## WHAT YOU NEED TO DO:
Produce a word-for-word copy of the data that follows, excluding images.

## SOURCE MATERIAL:
******

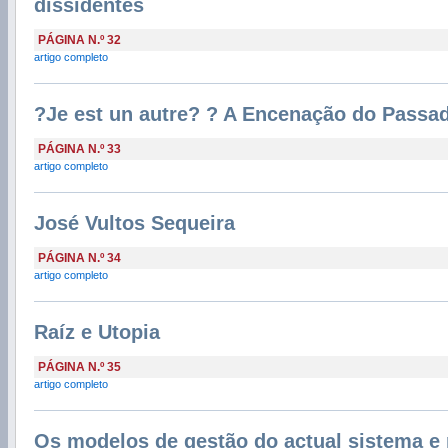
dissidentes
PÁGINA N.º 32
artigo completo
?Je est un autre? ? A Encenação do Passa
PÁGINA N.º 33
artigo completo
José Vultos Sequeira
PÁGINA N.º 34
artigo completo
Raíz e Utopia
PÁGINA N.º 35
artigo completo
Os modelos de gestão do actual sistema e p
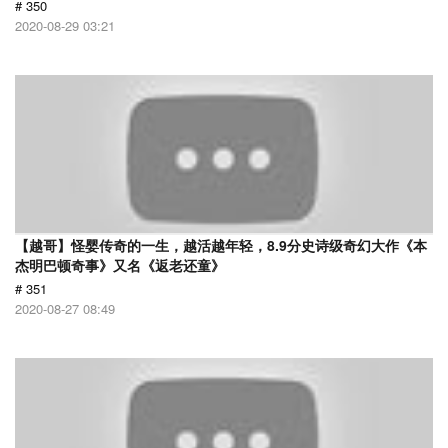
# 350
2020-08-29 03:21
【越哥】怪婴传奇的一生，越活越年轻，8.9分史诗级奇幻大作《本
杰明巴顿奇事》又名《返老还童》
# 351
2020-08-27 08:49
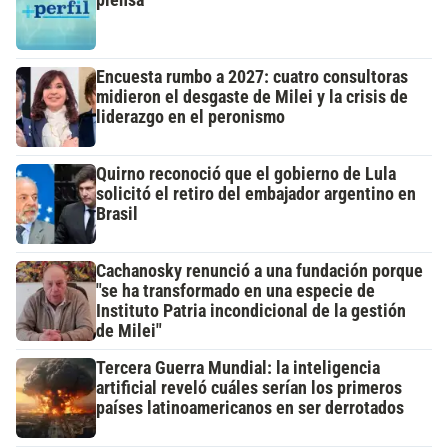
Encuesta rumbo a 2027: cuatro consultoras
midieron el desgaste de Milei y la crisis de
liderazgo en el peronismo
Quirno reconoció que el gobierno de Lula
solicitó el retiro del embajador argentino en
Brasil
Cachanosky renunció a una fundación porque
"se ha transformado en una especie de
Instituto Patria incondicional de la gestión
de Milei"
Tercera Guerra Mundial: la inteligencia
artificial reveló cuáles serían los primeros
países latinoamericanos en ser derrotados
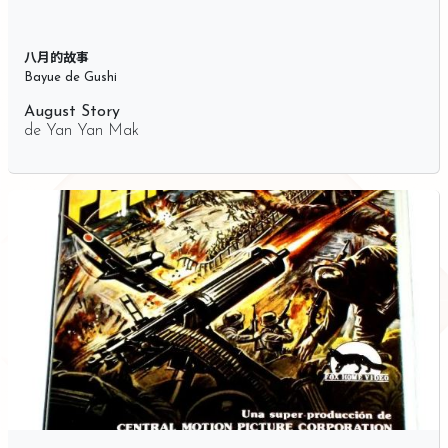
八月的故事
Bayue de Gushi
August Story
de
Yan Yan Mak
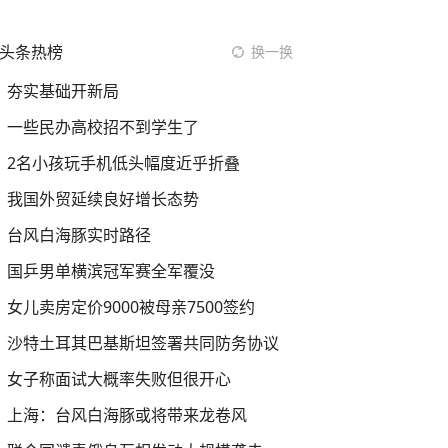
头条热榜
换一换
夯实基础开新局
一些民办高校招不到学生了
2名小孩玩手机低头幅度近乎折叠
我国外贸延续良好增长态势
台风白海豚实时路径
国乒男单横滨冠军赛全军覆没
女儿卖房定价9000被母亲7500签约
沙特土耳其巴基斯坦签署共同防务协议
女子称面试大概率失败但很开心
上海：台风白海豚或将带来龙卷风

******

## EXERCISE SOLUTION:
dissidentes
PÁGINA N.º 32
artigo completo
?Je est un autre? ? A Encenação do Passa
PÁGINA N.º 33
artigo completo
José Vultos Sequeira
PÁGINA N.º 34
artigo completo
Raíz e Utopia
PÁGINA N.º 35
artigo completo
Os modelos de gestão do actual sistema e p
# 350
2020-08-29 03:21
【越哥】怪婴传奇的一生，越活越年轻，8.9分史诗级奇幻大作《本
杰明巴顿奇事》又名《返老还童》
# 351
2020-08-27 08:49
Encuesta rumbo a 2027: cuatro consultoras
midieron el desgaste de Milei y la crisis de
liderazgo en el peronismo
Quirno reconoció que el gobierno de Lula
solicitó el retiro del embajador argentino en
Brasil
Cachanosky renunció a una fundación porque
"se ha transformado en una especie de
Instituto Patria incondicional de la gestión
de Milei"
Tercera Guerra Mundial: la inteligencia
artificial reveló cuáles serían los primeros
países latinoamericanos en ser derrotados
八月的故事
Bayue de Gushi
August Story
de
Yan Yan Mak
头条热榜
换一换
夯实基础开新局
一些民办高校招不到学生了
2名小孩玩手机低头幅度近乎折叠
我国外贸延续良好增长态势
台风白海豚实时路径
国乒男单横滨冠军赛全军覆没
女儿卖房定价9000被母亲7500签约
沙特土耳其巴基斯坦签署共同防务协议
女子称面试大概率失败但很开心
上海：台风白海豚或将带来龙卷风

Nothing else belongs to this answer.